Die Vorproduktion fand in der «Wolf Cabin», dem Studio meines englischen Produzenten Ed Harcourt, statt. Ein toller Ort, an dem man experimentieren und seine Kreativität ausleben kann. In den La Frette Studios gab es die grossen Mischpulte für die Schlussproduktion. Mir war es wichtig, den richtigen Sound zu finden, der einen wie ein Kokon in Watte hüllt. Wo Studios stehen, spielt eigentlich keine Rolle. Da die Mieten so teuer sind, arbeitet man, bis man beinahe umfällt, und hat gar keine Zeit, die Umgebung zu erkunden.

Weshalb haben Sie «Silenceland» als Single gewählt?
«Silenceland» ist für mich eine weite und mystische Landschaft, in der eine Menge Sehnsucht liegt. Ausserdem ist es ein eingängiger, poppiger Song, den auch Ed und die Plattenfirma als Single für geeignet hielten.

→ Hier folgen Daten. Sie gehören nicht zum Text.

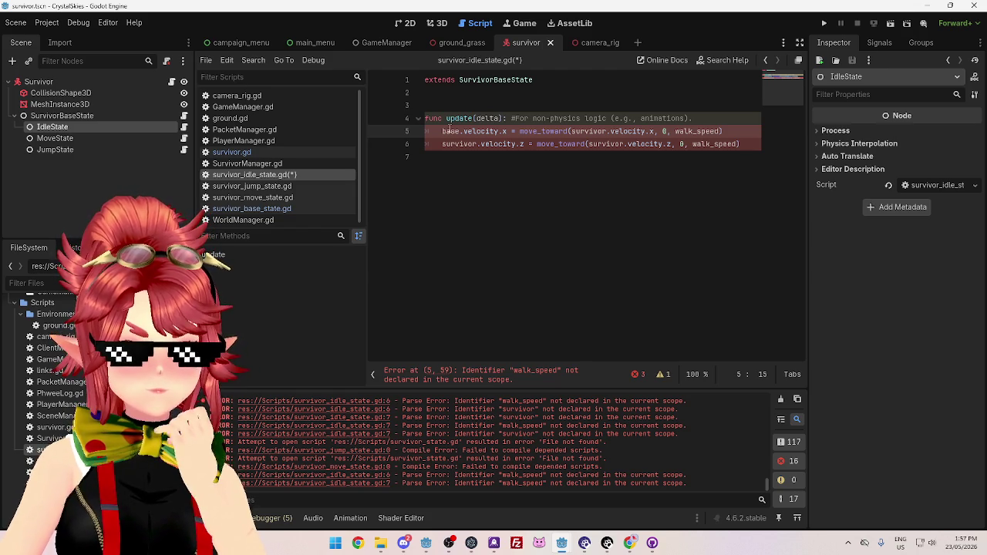
mouse_move(447, 124)
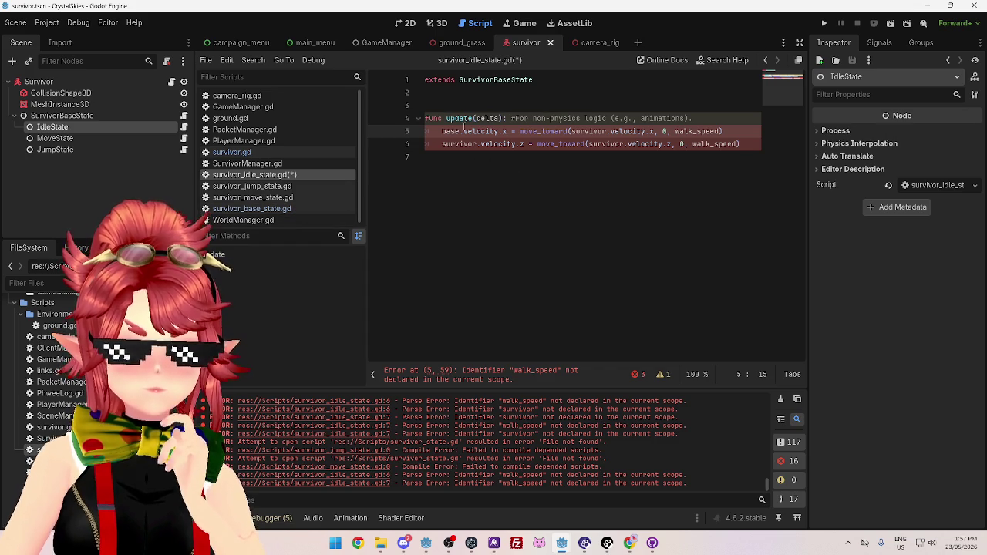
left_click(91, 85)
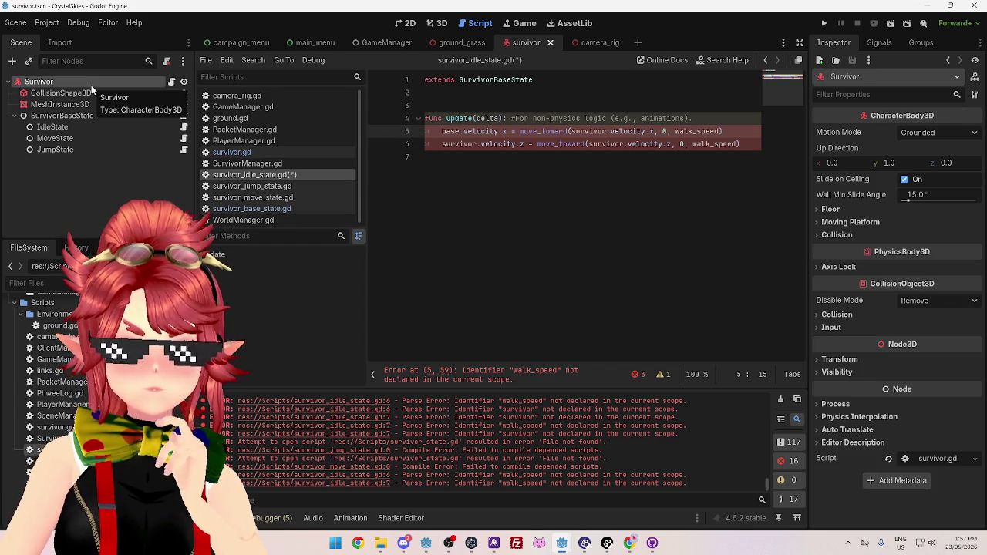
left_click(93, 128)
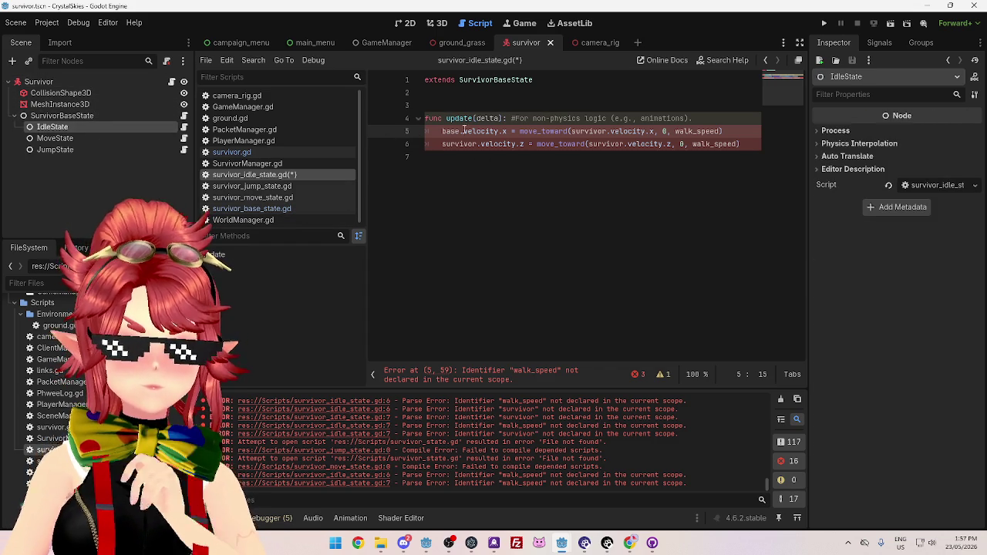
left_click(288, 151)
left_click(301, 174)
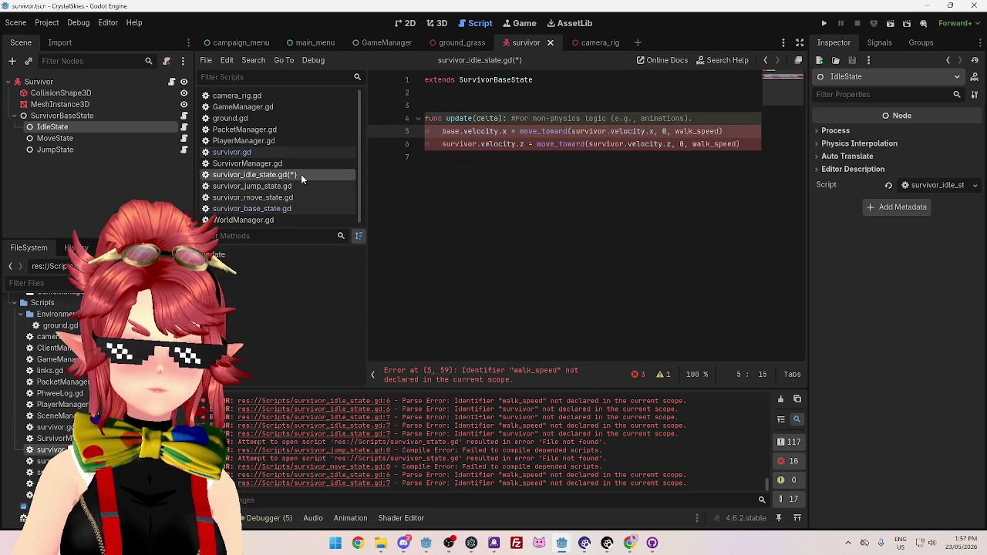
left_click(288, 206)
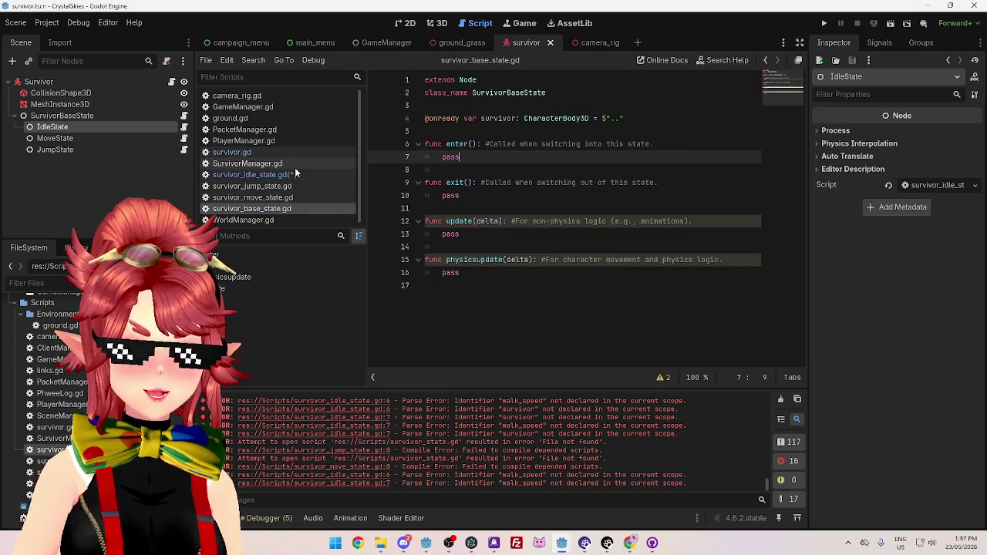
left_click(295, 174)
left_click(282, 155)
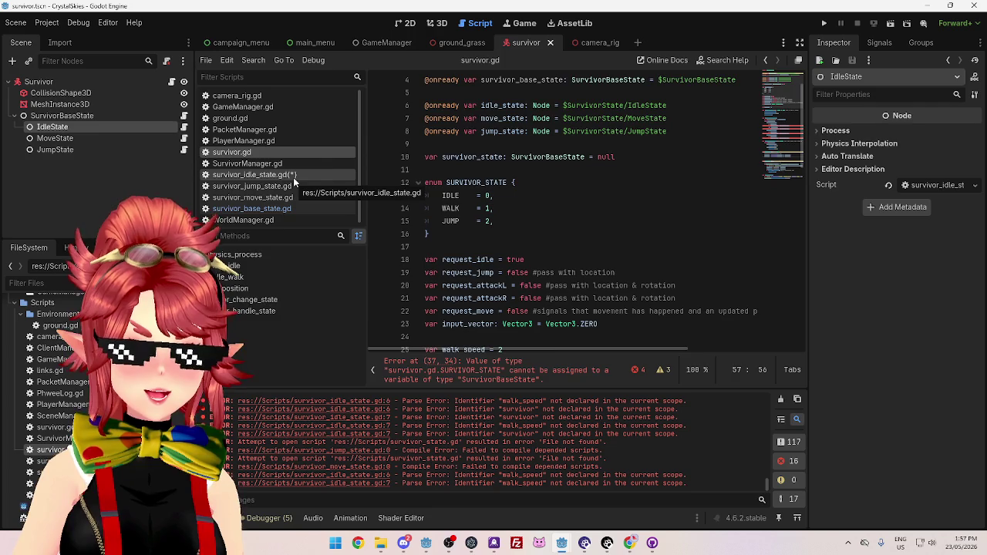
left_click(293, 176)
left_click(285, 152)
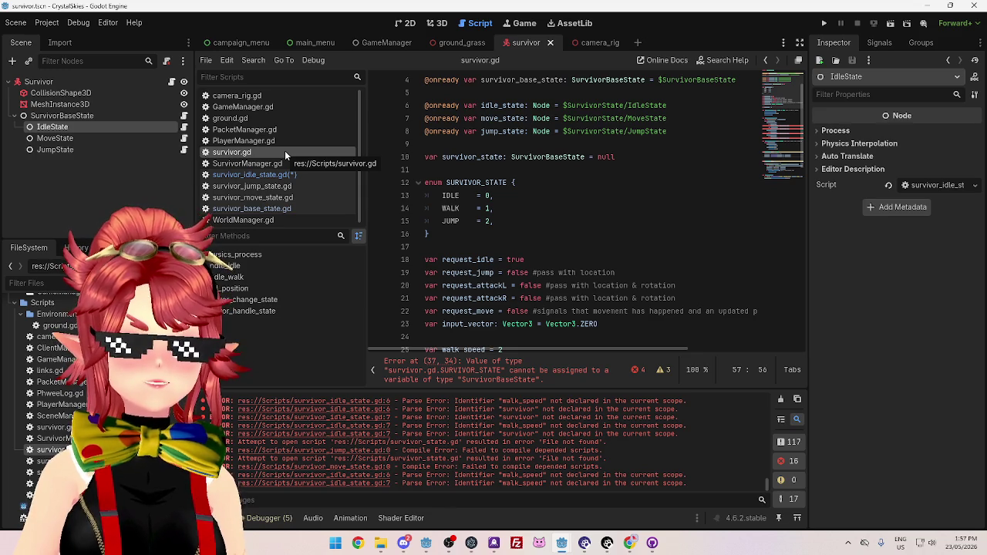
left_click(294, 173)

Was für ein Verhältnis haben Sie als Badenerin und Künstlerin zur Badenfahrt?
Als Besucherin ziehe ich Events in kleinerem Rahmen vor, aber die Badenfahrt ist einzigartig. Besonders gefällt mir, wie viel Herzblut in die Beizen gesteckt wird, und das riesige Angebot an Tanz, Theater und Musik. Damit hebt sich Baden von Anlässen wie dem Züri Fäscht ab. Ich bin gespannt, was der Zeitgeist – besonders im Hinblick auf die Ökologie – mit dem Fest macht. Ich finde es super, dass kein Feuerwerk stattfinden wird. Die Badener haben gemerkt, dass es einfach nicht mehr zeitgemäss ist.

Welche Jungenderinnerungen verknüpfen Sie mit dem Fest der Feste?
Ich erinnere mich noch speziell gut an eine Szene: Ich war etwa 14 Jahre alt und spazierte mit einer Freundin die Halde hinauf, als uns zwei Jungs, die etwa im gleichen Alter waren, mit Klebeband aneinanderfesselten. Das ging so schnell, dass wir gar nicht wussten, wie uns geschah. Wir fielen um und konnten uns vor Lachen kaum halten.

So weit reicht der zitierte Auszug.